For Teddy Boy Locsin, Rep. Gloria Arroyo or any citizen for that matter, whether appearing in the so called watch over list or not NEED NO permission from government to travel! They simply go and travel and if so detained by government should sue government for the violation of their constitutional rights.

In a similar vein, foremost Constitutionalist, Fr. Joaquin Bernas, SJ, concludes in his Inquirer piece, Puzzling Circular, that DOJ Circular Order 41 “is humorous were it not for the fact that it plays around with an important constitutional right”. The Supreme Court ‘clearly states that ‘hold departure order’ shall be issued ONLY in criminal cases within the exclusive jurisdiction of the regional Trial Courts.” He says that DOJ ‘by an act of supreme creativity authorizes itself’ to do so on the basis of a ‘whereas clause’ where the SC is silent with ‘respect to cases falling within the jurisdiction of courts below the RTC as well as those pending determination by government prosecution offices’.

The whole issue has reached the apex of ‘absurdity’ by pitting the Supreme Court and the DOJ Secretary de Lima with the issuance of TRO of the Supreme Court granting relief to the petition to travel by Rep. Gloria Arroyo and the former first gentleman.

Notwithstanding the SC’s TRO, DOJ Secretary de Lima in a ‘weird and dangerous legal logic’ has chosen to defy the SC’s TRO. The first basis, she claimed was the fact that the DOJ ‘had not received’ the TOR and the same office was ready to file a Motion for Reconsideration and until the SC acted on the MR, the hold order for the travel of Rep. Arroyo and the former first gentleman stay.

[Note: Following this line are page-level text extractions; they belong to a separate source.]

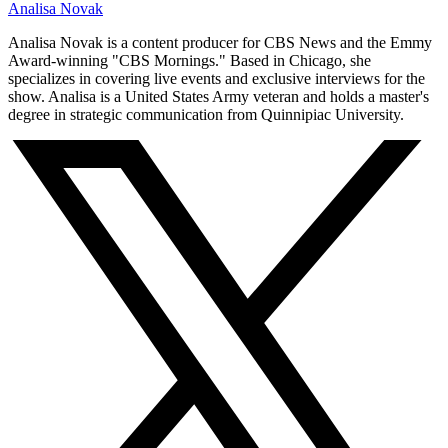
Analisa Novak
Analisa Novak is a content producer for CBS News and the Emmy
Award-winning "CBS Mornings." Based in Chicago, she
specializes in covering live events and exclusive interviews for the
show. Analisa is a United States Army veteran and holds a master's
degree in strategic communication from Quinnipiac University.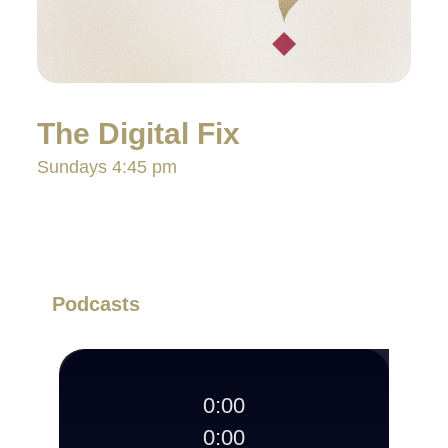
The Digital Fix
Sundays 4:45 pm
Podcasts
0:00
0:00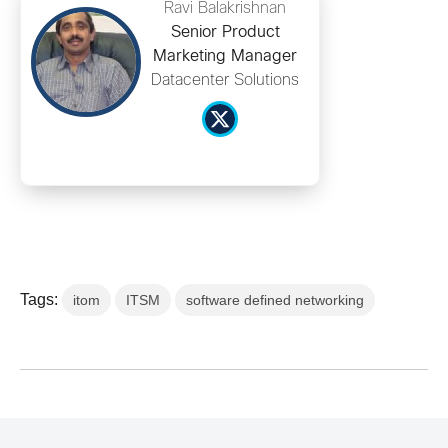
Ravi Balakrishnan
Senior Product
Marketing Manager
Datacenter Solutions
Tags:
itom
ITSM
software defined networking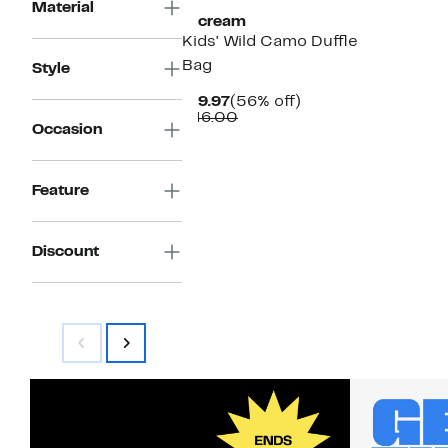
Material
Iscream
Kids' Wild Camo Duffle
Bag
Style
Current
56%
$19.97
(56% off)
Price
Comparable
off.
$46.00
Occasion
$19.97
value
$46.00
Feature
Discount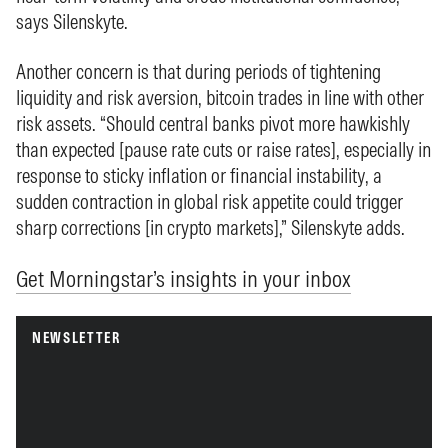
says Silenskyte.
Another concern is that during periods of tightening
liquidity and risk aversion, bitcoin trades in line with other
risk assets. “Should central banks pivot more hawkishly
than expected [pause rate cuts or raise rates], especially in
response to sticky inflation or financial instability, a
sudden contraction in global risk appetite could trigger
sharp corrections [in crypto markets],” Silenskyte adds.
Get Morningstar’s insights in your inbox
NEWSLETTER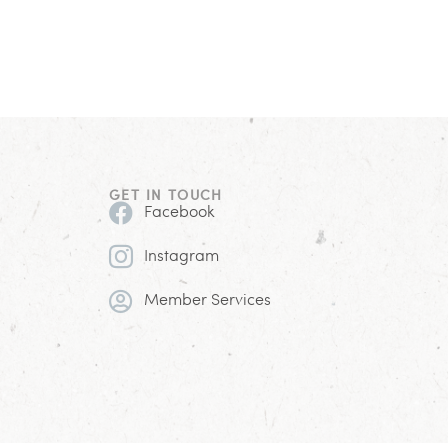
GET IN TOUCH
Facebook
Instagram
Member Services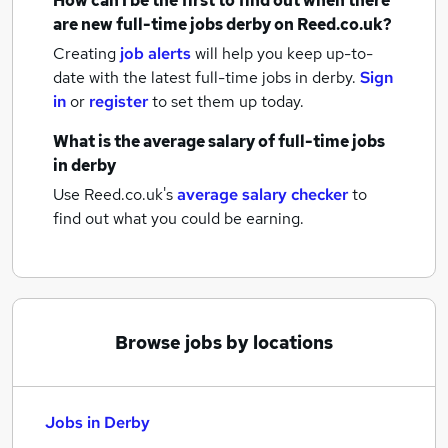
How can I be the first to find out when there
are new
full-time jobs
derby
on Reed.co.uk?
Creating
job alerts
will help you keep up-to-
date with the latest
full-time jobs
in derby.
Sign
in
or
register
to set them up today.
What is the average salary of
full-time jobs
in derby
Use Reed.co.uk's
average salary checker
to
find out what you could be earning.
Browse jobs by locations
Jobs in Derby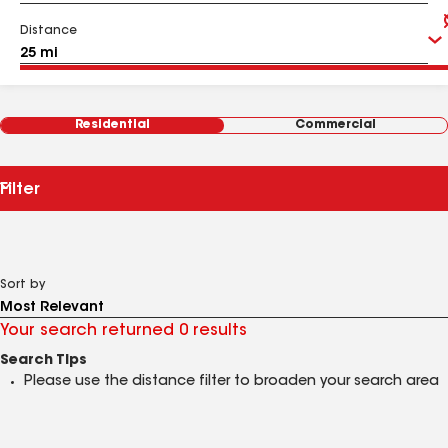
Distance
Residential
Commercial
Filter
Sort by
Your search returned 0 results
Search Tips
Please use the distance filter to broaden your search area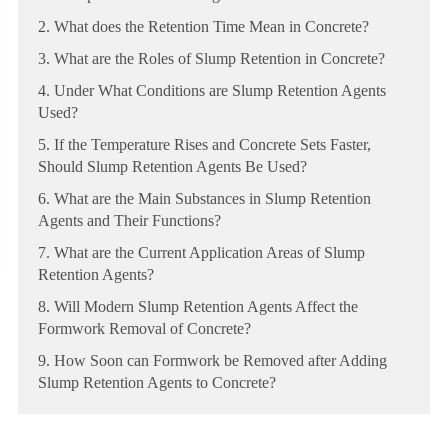
2. What does the Retention Time Mean in Concrete?
3. What are the Roles of Slump Retention in Concrete?
4. Under What Conditions are Slump Retention Agents
Used?
5. If the Temperature Rises and Concrete Sets Faster,
Should Slump Retention Agents Be Used?
6. What are the Main Substances in Slump Retention
Agents and Their Functions?
7. What are the Current Application Areas of Slump
Retention Agents?
8. Will Modern Slump Retention Agents Affect the
Formwork Removal of Concrete?
9. How Soon can Formwork be Removed after Adding
Slump Retention Agents to Concrete?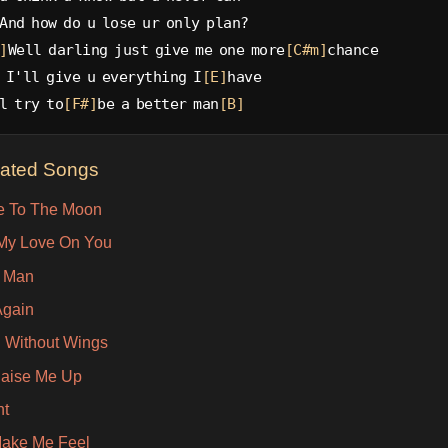
And how do u lose ur only plan?
]
Well darling just give me one more
[C#m]
chance
 I'll give u everything I
[E]
have
l try to
[F#]
be a better man
[B]
lated Songs
e To The Moon
 My Love On You
r Man
Again
g Without Wings
aise Me Up
ht
ake Me Feel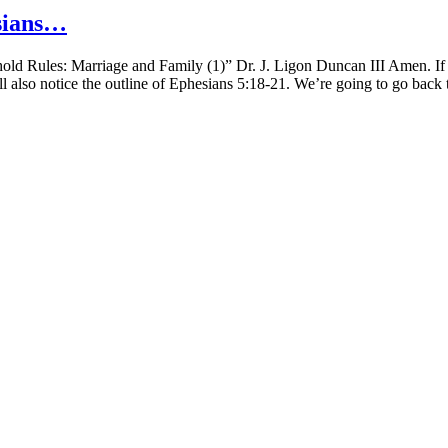
sians…
 Rules: Marriage and Family (1)” Dr. J. Ligon Duncan III Amen. If yo
l also notice the outline of Ephesians 5:18-21. We’re going to go back t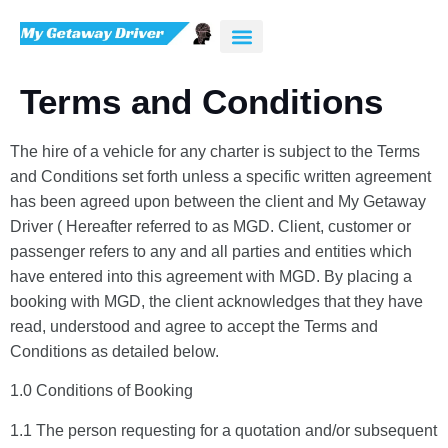
Terms and Conditions
The hire of a vehicle for any charter is subject to the Terms
and Conditions set forth unless a specific written agreement
has been agreed upon between the client and My Getaway
Driver ( Hereafter referred to as MGD. Client, customer or
passenger refers to any and all parties and entities which
have entered into this agreement with MGD. By placing a
booking with MGD, the client acknowledges that they have
read, understood and agree to accept the Terms and
Conditions as detailed below.
1.0 Conditions of Booking
1.1 The person requesting for a quotation and/or subsequent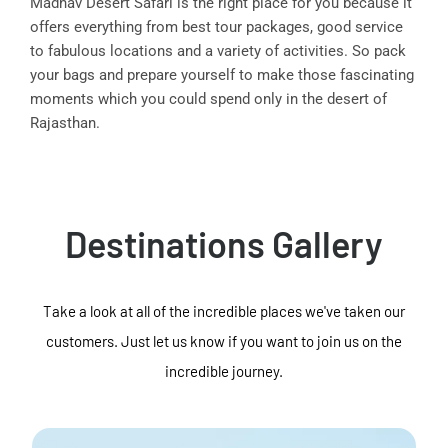
Madhav Desert Safari is the right place for you because it
offers everything from best tour packages, good service
to fabulous locations and a variety of activities. So pack
your bags and prepare yourself to make those fascinating
moments which you could spend only in the desert of
Rajasthan.
Destinations Gallery
Take a look at all of the incredible places we've taken our
customers. Just let us know if you want to join us on the
incredible journey.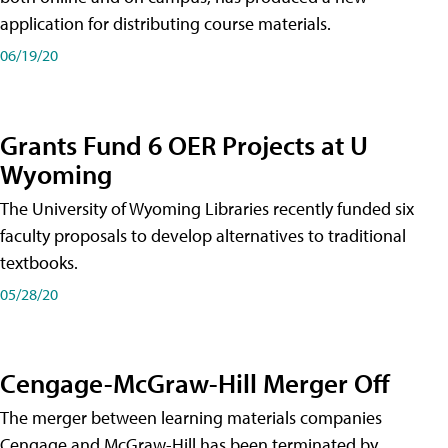
application for distributing course materials.
06/19/20
Grants Fund 6 OER Projects at U
Wyoming
The University of Wyoming Libraries recently funded six
faculty proposals to develop alternatives to traditional
textbooks.
05/28/20
Cengage-McGraw-Hill Merger Off
The merger between learning materials companies
Cengage and McGraw-Hill has been terminated by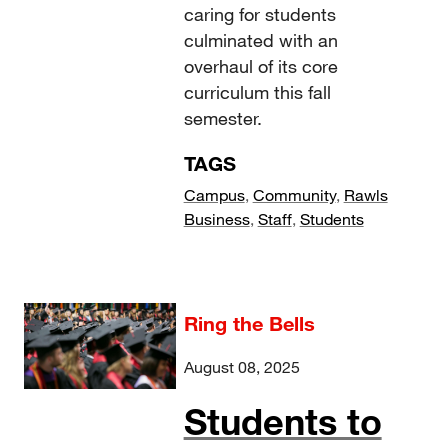
caring for students
culminated with an
overhaul of its core
curriculum this fall
semester.
TAGS
Campus
,
Community
,
Rawls
Business
,
Staff
,
Students
Ring the Bells
August 08, 2025
Students to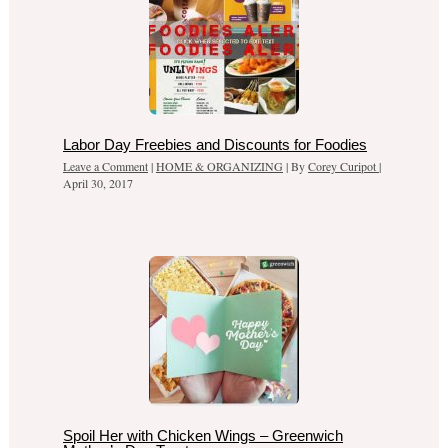
Labor Day Freebies and Discounts for Foodies
Leave a Comment
|
HOME & ORGANIZING
| By
Corey Curipot
|
April 30, 2017
Spoil Her with Chicken Wings – Greenwich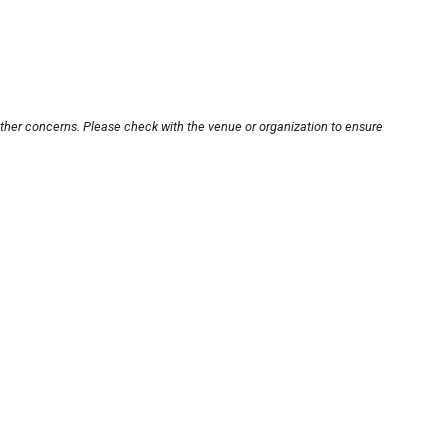
other concerns. Please check with the venue or organization to ensure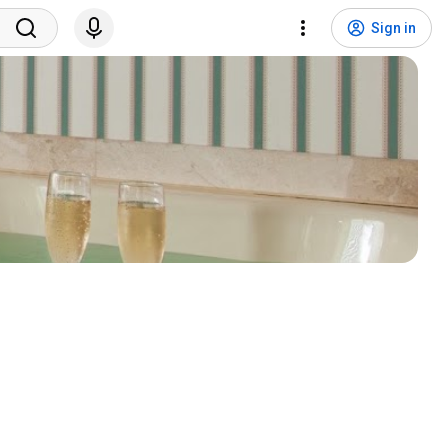
Sign in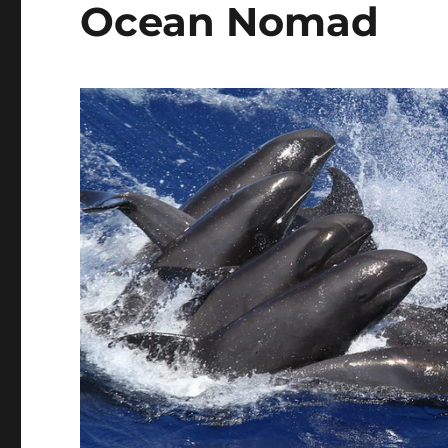
Ocean Nomad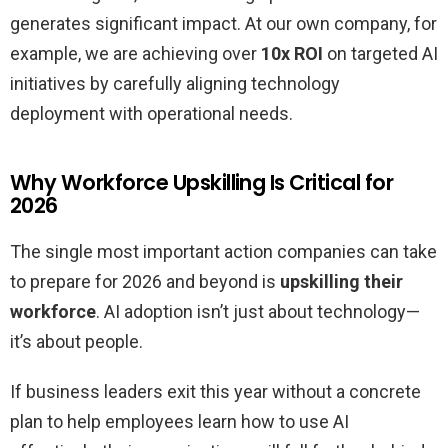
generates significant impact. At our own company, for
example, we are achieving over
10x ROI
on targeted AI
initiatives by carefully aligning technology
deployment with operational needs.
Why Workforce Upskilling Is Critical for
2026
The single most important action companies can take
to prepare for 2026 and beyond is
upskilling their
workforce
. AI adoption isn’t just about technology—
it’s about people.
If business leaders exit this year without a concrete
plan to help employees learn how to use AI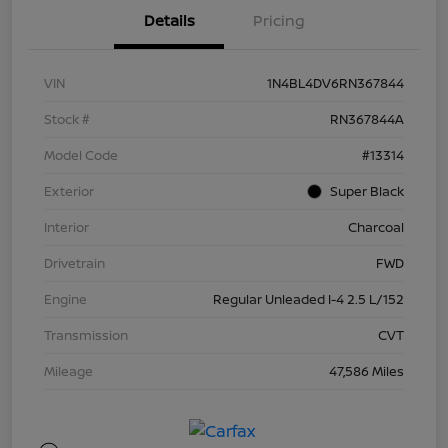
Details
Pricing
VIN
1N4BL4DV6RN367844
Stock #
RN367844A
Model Code
#13314
Exterior
Super Black
Interior
Charcoal
Drivetrain
FWD
Engine
Regular Unleaded I-4 2.5 L/152
Transmission
CVT
Mileage
47,586 Miles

The SC spokesman in repeated interviews has, constantly, said that the Supreme Court has already spoken and granted relief to the petition of the former first couple. All government offices have to comply with the Court order or face a direct contempt of the court. All legal luminaries are in the same view that the TRO is effective upon the issuance by the SC and NOT by the receipt of DOJ, especially when the mass media organizations already had copies of the said TRO.

If DOJ Secretary is committed to the Rule of Law, especially when all media people already cite the said TRO, she should have restrained herself and complied. But if she has NO intention of complying, she can invent all reasons not do so. The real issue here is compliance or non-compliance with the rule of law and NOT some legalese thinking bordering to putting oneself above the Supreme Court.

When it comes to Constitutional Rights or Rule of Law, the matter is not resolved by popular feelings or sentiments. The way Secretary de Lima is acting and behaving, I can only surmise that she is not only being stubborn but also being ‘arrogant’ in her display of power. This behavior is, definitely, NOT in accordance with PNoy’s avowed ‘matuwid na daan’. The way she is going about the whole case, she appears as the ‘epitome of vindictiveness’.

The Supreme Court should nip in the bud, ASAP, this de Lima doctrine that is truly a weird and dangerous legal thinking, else we put our constitutional rights in ‘clear and present danger’!